Passage to read

#####

- Sire: Religiously (USA)
- Grandsire: Alleged (USA)
- Dam: Snob's Supreme (IRE)
- Damsire: Supreme Leader (GB)
- Sex: Gelding
- Foaled: 2 April 1999
- Country: Ireland
- Colour: Bay
- Breeder: Northern Breeders Association
- Owner: Mac's J Racing Syndicate
- Trainer: Jessica Harrington
- Record: 31: 9-9-8
- Earnings: £528,853

Major wins
- Swinton Handicap Hurdle (2004) Allied Irish Bank Hurdle (2004) December Festival Hurdle (2004) Irish Champion Hurdle (2005) Red Mills Trial Hurdle (2006) Punchestown Champion Hurdle (2006)

= Macs Joy =

Irish-bred Thoroughbred racehorse

Macs Joy (his name was written without an apostrophe) was an Irish Thoroughbred racehorse who won several important hurdle races including three at Grade I level between 2004 and 2006. He was also known for his long series of races against the Champion Hurdler Brave Inca. He was put down after breaking a leg in a race at Cheltenham in December 2007.

#####

Material provided
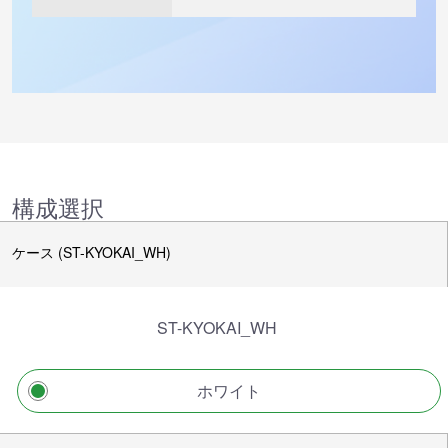
構成選択
ケース (ST-KYOKAI_WH)
ST-KYOKAI_WH
ホワイト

#####

Required action
Transcribe the profile of the racehorse Macs Joy above in full, word for word, without any of the material that follows it.

Exercise answer
- Sire: Religiously (USA)
- Grandsire: Alleged (USA)
- Dam: Snob's Supreme (IRE)
- Damsire: Supreme Leader (GB)
- Sex: Gelding
- Foaled: 2 April 1999
- Country: Ireland
- Colour: Bay
- Breeder: Northern Breeders Association
- Owner: Mac's J Racing Syndicate
- Trainer: Jessica Harrington
- Record: 31: 9-9-8
- Earnings: £528,853

Major wins
- Swinton Handicap Hurdle (2004) Allied Irish Bank Hurdle (2004) December Festival Hurdle (2004) Irish Champion Hurdle (2005) Red Mills Trial Hurdle (2006) Punchestown Champion Hurdle (2006)

= Macs Joy =

Irish-bred Thoroughbred racehorse

Macs Joy (his name was written without an apostrophe) was an Irish Thoroughbred racehorse who won several important hurdle races including three at Grade I level between 2004 and 2006. He was also known for his long series of races against the Champion Hurdler Brave Inca. He was put down after breaking a leg in a race at Cheltenham in December 2007.